Exercise task >> Turn the lines in the records below into one numbered list, skipping any blank lines. Leave the pictures out.

Raw data >>

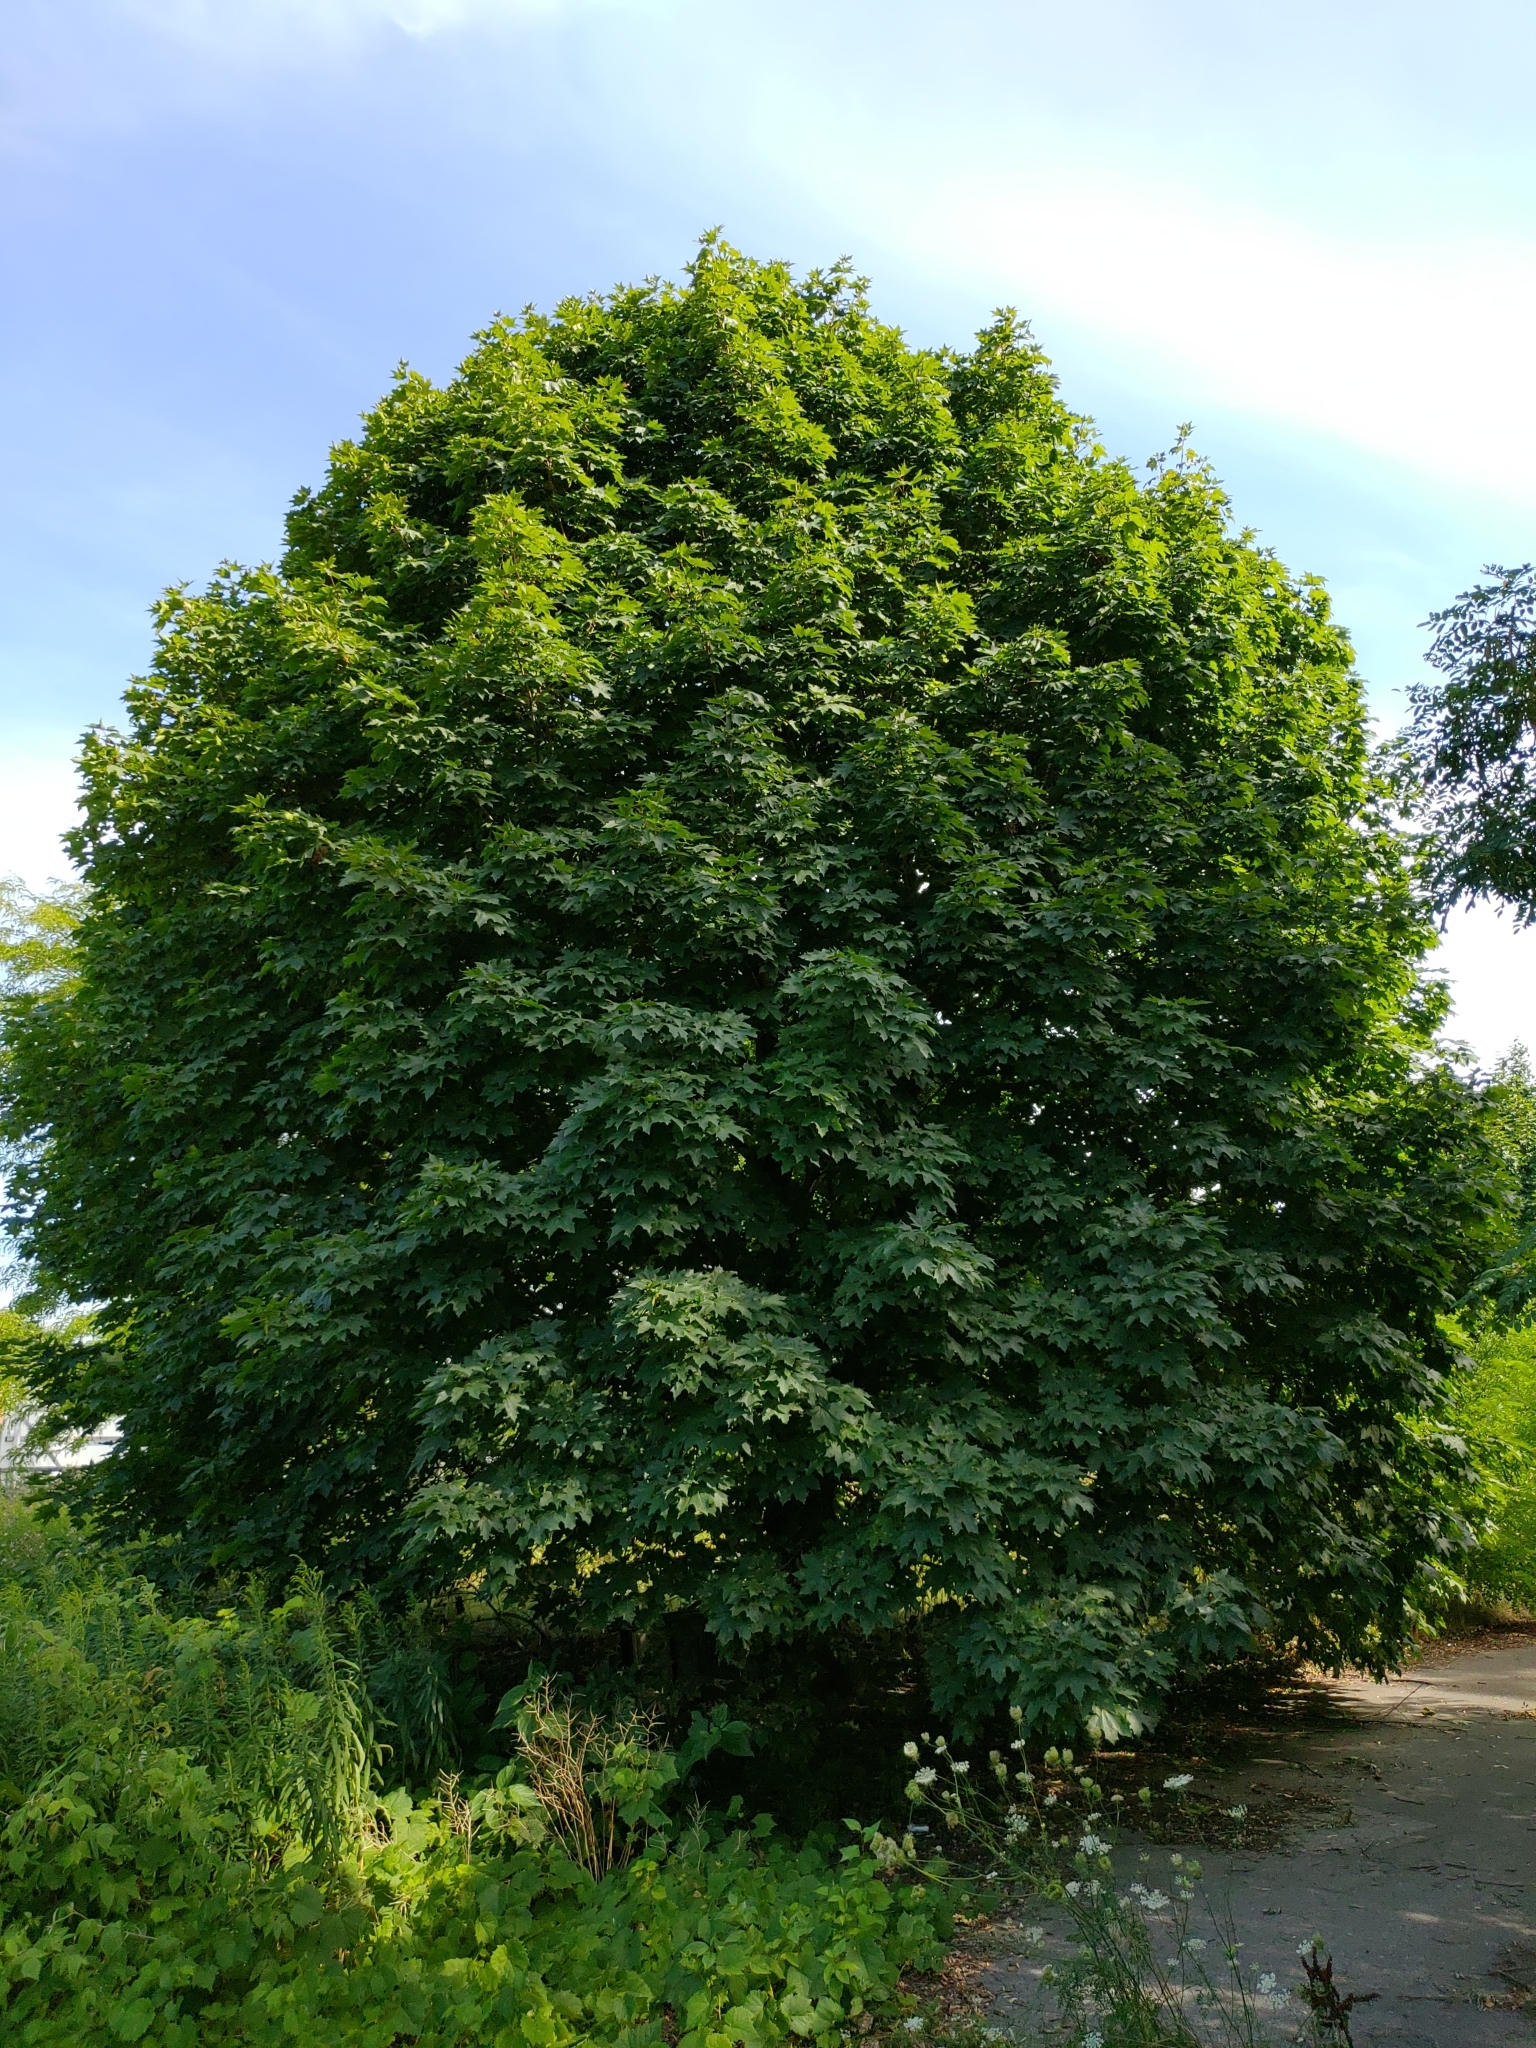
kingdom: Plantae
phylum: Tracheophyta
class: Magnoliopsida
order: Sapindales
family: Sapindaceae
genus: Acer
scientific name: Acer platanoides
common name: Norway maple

Complete answer >>
1. kingdom: Plantae
2. phylum: Tracheophyta
3. class: Magnoliopsida
4. order: Sapindales
5. family: Sapindaceae
6. genus: Acer
7. scientific name: Acer platanoides
8. common name: Norway maple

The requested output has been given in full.